ANZ customers have recorded a partial victory in their multi-million-dollar class action against the bank, with the Federal Court ruling that late payment fees on credit cards are a breach of contract.
However, the claims against other types of bank fees were dismissed.
Justice Michelle Gordon on Wednesday ruled that $25-$45 honour and dishonour fees, over limit charges and non-payment fees were allowable.
The case is the first of eight class actions brought by law firm Maurice Blackburn on behalf of more than 180,000 ANZ customers.
In her ruling, Justice Gordon agreed that ANZ was improperly imposing penalties on customers with its late-payment fees.
Those fees were described as "extravagant, exorbitant and unconscionable".
ANZ admitted that it was not permitted to charge such fees under the contract, Justice Gordon said.
Justice Gordon said the other fees were not a penalty and therefore not a breach of contract.
Affected ANZ customers who are part of the class action will be entitled to be awarded damages.
ANZ chief execeutive officer for Australia Philip Chronican said he was pleased the Federal Court found that honour, dishonour, overlimit and non-payment fees were not penalties.
"The implications of today’s decision for ANZ and its customers are still far from clear and it is likely to be some time until this matter is finally resolved,” Mr Chronican said, commenting on the late payment fees.
"I don't know if there are any winners out of this," Mr Chronican told reporters.
Mr Chronican said the bank would repay customers if necessary.
The bank had charged late payment fees as they necessitated a series of actions by collections staff, he said.
Decision a huge victory: Maurice Blackburn
Maurice Blackburn lawyer Andrew Watson said the firm would decide whether to appeal over the other types of bank fees and make an announcement shortly.
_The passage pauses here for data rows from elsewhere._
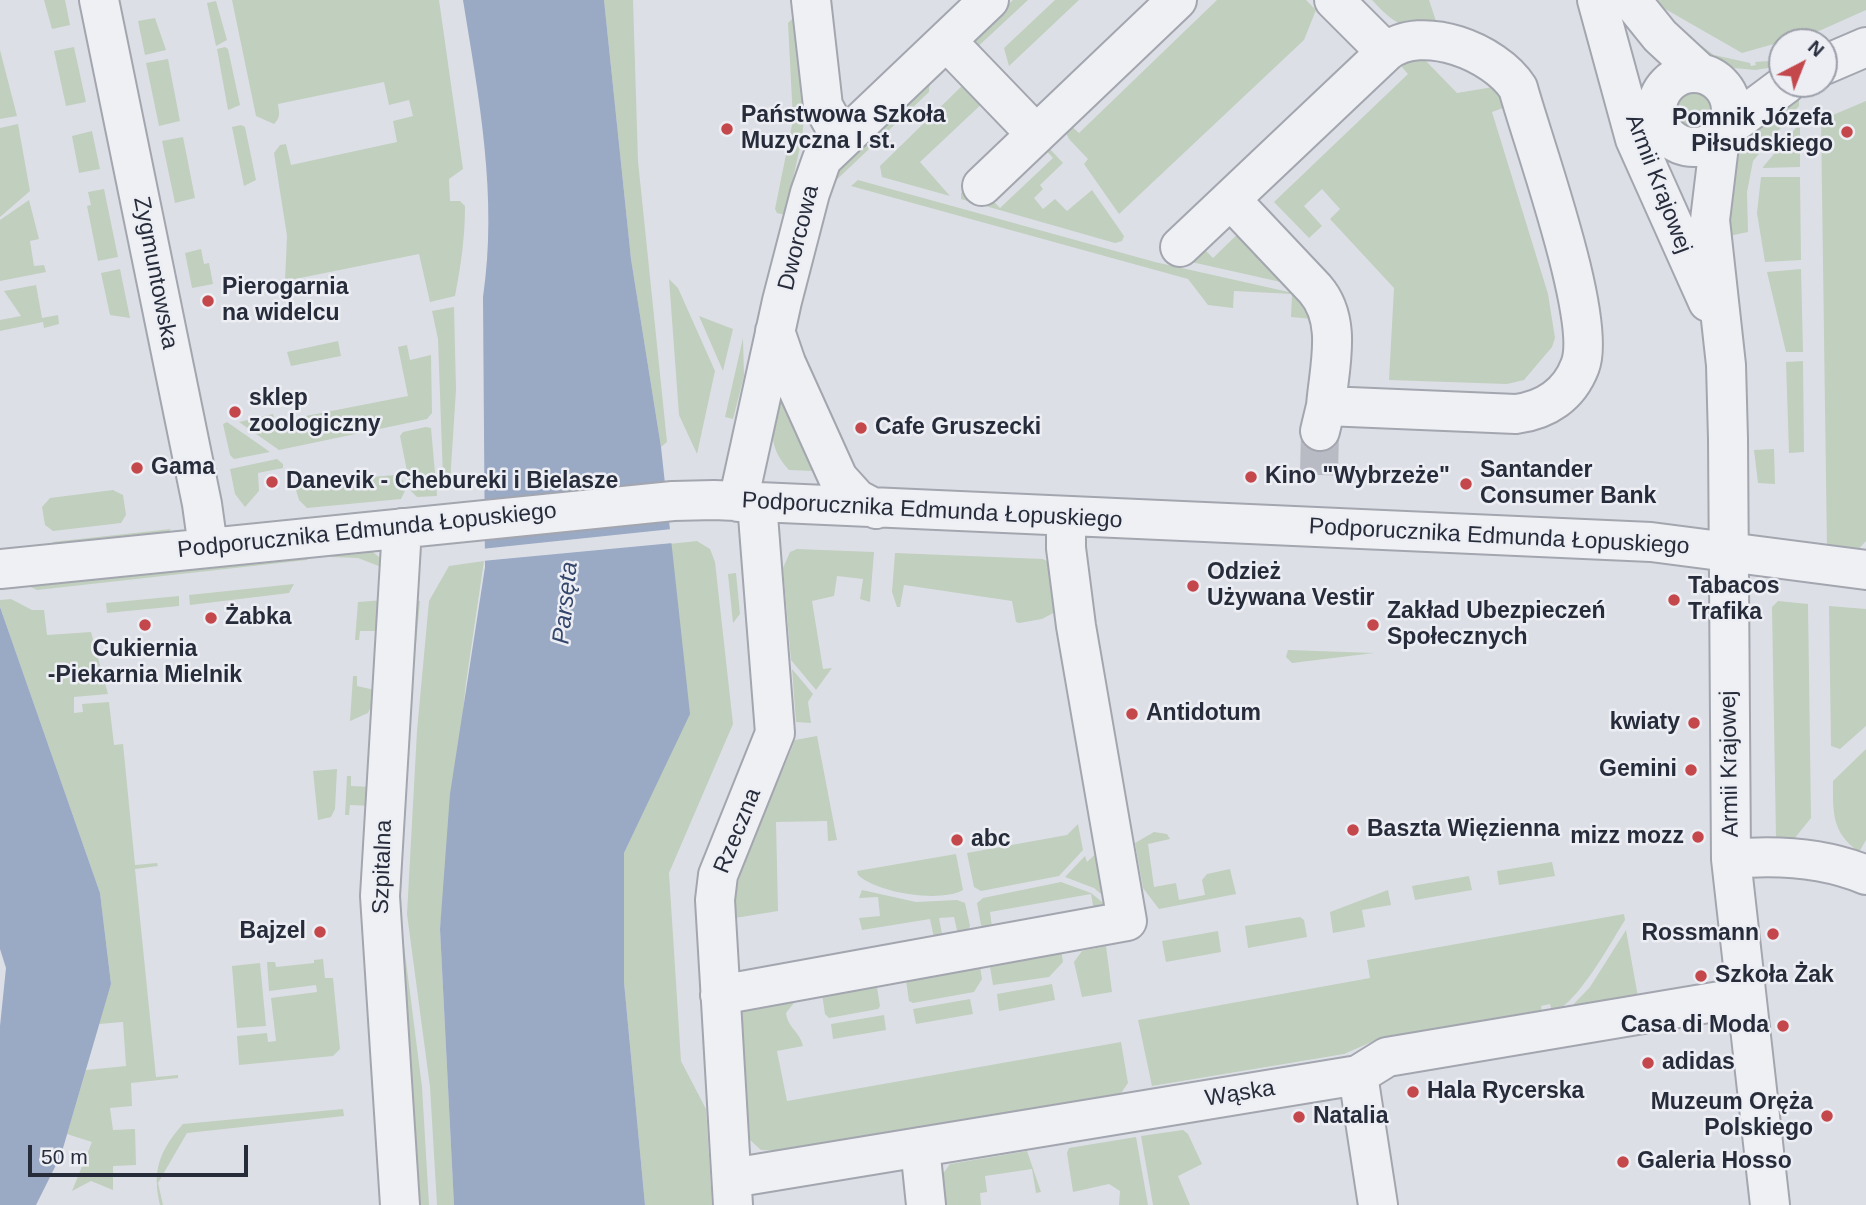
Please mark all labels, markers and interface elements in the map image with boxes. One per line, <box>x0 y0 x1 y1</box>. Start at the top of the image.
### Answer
north arrow <box>1768 28 1838 98</box>
text: N <box>1804 36 1828 61</box>
place label: Państwowa Szkoła Muzyczna I st. <box>741 102 946 156</box>
place label: Pomnik Józefa Piłsudskiego <box>1672 105 1833 159</box>
street label: Armii Krajowej <box>1619 110 1697 258</box>
marker: Państwowa Szkoła Muzyczna I st. <box>719 121 735 137</box>
marker: Pomnik Józefa Piłsudskiego <box>1839 124 1855 140</box>
street label: Dworcowa <box>773 183 825 293</box>
street label: Zygmuntowska <box>127 194 183 352</box>
place label: Pierogarnia na widelcu <box>222 274 349 328</box>
marker: Pierogarnia na widelcu <box>200 293 216 309</box>
place label: sklep zoologiczny <box>249 385 381 439</box>
marker: sklep zoologiczny <box>227 404 243 420</box>
place label: Cafe Gruszecki <box>875 414 1041 442</box>
marker: Cafe Gruszecki <box>853 420 869 436</box>
place label: Gama <box>151 454 215 482</box>
place label: Santander Consumer Bank <box>1480 457 1656 511</box>
marker: Gama <box>129 460 145 476</box>
place label: Kino "Wybrzeże" <box>1265 463 1450 491</box>
place label: Danevik - Chebureki i Bielasze <box>286 468 618 496</box>
marker: Kino "Wybrzeże" <box>1243 469 1259 485</box>
marker: Danevik - Chebureki i Bielasze <box>264 474 280 490</box>
marker: Santander Consumer Bank <box>1458 476 1474 492</box>
street label: Podporucznika Edmunda Łopuskiego <box>741 487 1123 535</box>
street label: Podporucznika Edmunda Łopuskiego <box>176 497 558 565</box>
street label: Podporucznika Edmunda Łopuskiego <box>1308 513 1690 561</box>
place label: Odzież Używana Vestir <box>1207 559 1374 613</box>
water label: Parsęta <box>547 560 585 646</box>
place label: Tabacos Trafika <box>1688 573 1780 627</box>
marker: Odzież Używana Vestir <box>1185 578 1201 594</box>
marker: Tabacos Trafika <box>1666 592 1682 608</box>
place label: Zakład Ubezpieczeń Społecznych <box>1387 598 1606 652</box>
place label: Żabka <box>225 604 291 632</box>
marker: Żabka <box>203 610 219 626</box>
marker: Cukiernia -Piekarnia Mielnik <box>137 617 153 633</box>
marker: Zakład Ubezpieczeń Społecznych <box>1365 617 1381 633</box>
place label: Cukiernia -Piekarnia Mielnik <box>48 636 242 690</box>
street label: Armii Krajowej <box>1715 690 1745 838</box>
place label: Antidotum <box>1146 700 1261 728</box>
marker: Antidotum <box>1124 706 1140 722</box>
place label: kwiaty <box>1610 709 1680 737</box>
marker: kwiaty <box>1686 715 1702 731</box>
place label: Gemini <box>1599 756 1677 784</box>
marker: Gemini <box>1683 762 1699 778</box>
street label: Rzeczna <box>708 784 768 878</box>
place label: Baszta Więzienna <box>1367 816 1560 844</box>
street label: Szpitalna <box>368 819 398 915</box>
marker: Baszta Więzienna <box>1345 822 1361 838</box>
place label: mizz mozz <box>1570 823 1684 851</box>
place label: abc <box>971 826 1011 854</box>
marker: mizz mozz <box>1690 829 1706 845</box>
marker: abc <box>949 832 965 848</box>
place label: Bajzel <box>240 918 306 946</box>
place label: Rossmann <box>1641 920 1759 948</box>
marker: Bajzel <box>312 924 328 940</box>
marker: Rossmann <box>1765 926 1781 942</box>
place label: Szkoła Żak <box>1715 962 1834 990</box>
marker: Szkoła Żak <box>1693 968 1709 984</box>
place label: Casa di Moda <box>1621 1012 1769 1040</box>
marker: Casa di Moda <box>1775 1018 1791 1034</box>
place label: adidas <box>1662 1049 1735 1077</box>
marker: adidas <box>1640 1055 1656 1071</box>
street label: Wąska <box>1203 1075 1277 1113</box>
place label: Hala Rycerska <box>1427 1078 1584 1106</box>
marker: Hala Rycerska <box>1405 1084 1421 1100</box>
place label: Muzeum Oręża Polskiego <box>1651 1089 1813 1143</box>
place label: Natalia <box>1313 1103 1388 1131</box>
marker: Muzeum Oręża Polskiego <box>1819 1108 1835 1124</box>
marker: Natalia <box>1291 1109 1307 1125</box>
scale bar <box>32 1132 252 1176</box>
text: 50 m <box>41 1145 88 1168</box>
place label: Galeria Hosso <box>1637 1148 1792 1176</box>
marker: Galeria Hosso <box>1615 1154 1631 1170</box>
"Today is, on any analysis, a huge victory," Mr Watson told reporters.
"Late payment fees charged by all the banks will likely be found unlawful."
He said the bank fees in question predominantly are paid by people on lower incomes.
In a statement to the Australian Securities Exchange, litigation funder Bentham IMF said it believes late payment fees represent approximately 25 per cent in value of all claims brought by class action members of ANZ.
The same percentage is likely to apply to all other major banks, except Citibank where late fees are expected to make up more than half the claim, the litigation funder said.
"IMF will seek to expedite recoveries in respect of late fees from ANZ and all the other banks," the funder said.
"IMF will evaluate the impact of the judgement in respect of the other banks, and advise the market accordingly."